**EXTRACTO DEL DOCUMENTO**:
******************************

Esto es una putada, ya que, bien sea por manía o porque la persona sea así,
pensar que el destino de su cabellera es la caída no es nada descabellado.
Luego están
los humanos, por un lado, incapaces de tener el pelo ondulando al antojo de los
vientos y emplean espumas y gominas (cortáoslo, mangurrianes: si me molesta una
espinilla me la reviento, si os molesta el pelo os lo cortáis) y, por otro, las
víctimas de la moda, que emplean todo tipo de productos destinados a evitar que
puedan pasar inadvertidos. Para estos últimos, cruzo hasta los dedos de los
pies para que, no sólo se queden calvos, sino que les salgan verrugas, manchas
y aliens, de manera puedan seguir siendo el punto de mira del resto de la
humanidad.
Y no sé qué
más, lo cierto es que mola tener grupos de amigos en los que haya de todo, así
puedes hacer la típica y rancia foto del melenudo que se pone de espaldas al
calvo y le pasa las greñas por encima. Artísticas y desternillantes, de toda la
vida.
¡Ah, sí,
joder! Los tontos de la gorra y la moda de los sombreritos. Siempre han habido
personas que han usado gorra (lo siento, pero es gente muy propensa a perder el
pelo por tenerlo sin airear apenas, unido al calor que da la gorra) y que para
ellos es un signo de identidad, lo cual es muy respetable, pero de un tiempo a
esta parte, este complemento se ha empleado de manera muy generalizada para
hacerse notar, al estilo de los de las espumas, gominas, etc. Colores
chillones, logotipos de marcas de moda… Son los llamados tontos de la gorra, a
quienes dan ganas de lisiar a base de golpes con un folio de papel de cebolla.

******************************

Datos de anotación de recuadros
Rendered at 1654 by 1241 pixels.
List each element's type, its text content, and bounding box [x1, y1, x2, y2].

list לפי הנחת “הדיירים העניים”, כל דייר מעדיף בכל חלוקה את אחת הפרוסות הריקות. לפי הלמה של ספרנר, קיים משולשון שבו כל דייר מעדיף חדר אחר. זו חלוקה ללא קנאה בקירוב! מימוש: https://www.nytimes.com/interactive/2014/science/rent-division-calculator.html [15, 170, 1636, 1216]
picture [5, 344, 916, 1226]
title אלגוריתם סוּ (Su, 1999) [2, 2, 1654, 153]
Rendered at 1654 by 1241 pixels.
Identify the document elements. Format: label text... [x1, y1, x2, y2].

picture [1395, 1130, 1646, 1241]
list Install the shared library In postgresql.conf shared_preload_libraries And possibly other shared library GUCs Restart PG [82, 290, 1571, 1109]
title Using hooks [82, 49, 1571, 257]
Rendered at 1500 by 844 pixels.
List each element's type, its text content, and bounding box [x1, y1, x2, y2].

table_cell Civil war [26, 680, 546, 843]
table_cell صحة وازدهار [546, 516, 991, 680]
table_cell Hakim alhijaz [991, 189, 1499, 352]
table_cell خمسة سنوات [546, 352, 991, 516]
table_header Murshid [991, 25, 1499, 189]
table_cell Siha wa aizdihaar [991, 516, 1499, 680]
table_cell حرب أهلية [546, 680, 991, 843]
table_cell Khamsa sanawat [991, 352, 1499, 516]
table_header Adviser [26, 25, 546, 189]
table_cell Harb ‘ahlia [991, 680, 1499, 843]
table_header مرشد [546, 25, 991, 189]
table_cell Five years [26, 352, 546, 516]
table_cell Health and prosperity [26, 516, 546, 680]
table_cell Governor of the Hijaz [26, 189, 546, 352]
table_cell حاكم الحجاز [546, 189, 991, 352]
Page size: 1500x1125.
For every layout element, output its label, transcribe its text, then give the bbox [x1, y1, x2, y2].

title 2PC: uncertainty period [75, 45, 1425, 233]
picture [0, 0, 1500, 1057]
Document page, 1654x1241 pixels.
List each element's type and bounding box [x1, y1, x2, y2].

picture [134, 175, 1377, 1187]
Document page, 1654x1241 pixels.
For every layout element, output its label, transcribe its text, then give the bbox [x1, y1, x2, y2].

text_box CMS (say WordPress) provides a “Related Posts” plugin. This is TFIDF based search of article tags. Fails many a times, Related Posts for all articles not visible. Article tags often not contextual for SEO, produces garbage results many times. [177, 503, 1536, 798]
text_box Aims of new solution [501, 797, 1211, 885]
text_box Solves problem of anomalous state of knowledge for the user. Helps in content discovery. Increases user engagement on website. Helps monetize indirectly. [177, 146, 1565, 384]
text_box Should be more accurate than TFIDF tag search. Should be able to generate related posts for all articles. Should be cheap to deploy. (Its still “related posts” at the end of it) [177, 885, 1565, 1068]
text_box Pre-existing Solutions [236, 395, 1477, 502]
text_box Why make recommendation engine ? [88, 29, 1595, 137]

******************************

**CONSIGNAS DEL EJERCICIO**:
A. Devuelve sin cambios todo lo que va desde "Y no sé qué" hasta "papel de cebolla." en el fragmento sobre el pelo.
B. Según el fragmento sobre el pelo, ¿por qué la gente que usa gorra es muy propensa a perder el pelo?
C. Enumera todo lo que, además de quedarse calvas, el fragmento sobre el pelo desea que les salga a las víctimas de la moda.

**SOLUCIONES DEL EJERCICIO**:
A.
Y no sé qué
más, lo cierto es que mola tener grupos de amigos en los que haya de todo, así
puedes hacer la típica y rancia foto del melenudo que se pone de espaldas al
calvo y le pasa las greñas por encima. Artísticas y desternillantes, de toda la
vida.
¡Ah, sí,
joder! Los tontos de la gorra y la moda de los sombreritos. Siempre han habido
personas que han usado gorra (lo siento, pero es gente muy propensa a perder el
pelo por tenerlo sin airear apenas, unido al calor que da la gorra) y que para
ellos es un signo de identidad, lo cual es muy respetable, pero de un tiempo a
esta parte, este complemento se ha empleado de manera muy generalizada para
hacerse notar, al estilo de los de las espumas, gominas, etc. Colores
chillones, logotipos de marcas de moda… Son los llamados tontos de la gorra, a
quienes dan ganas de lisiar a base de golpes con un folio de papel de cebolla.

B. Por tenerlo sin airear apenas, unido al calor que da la gorra.

C. Verrugas, manchas y aliens.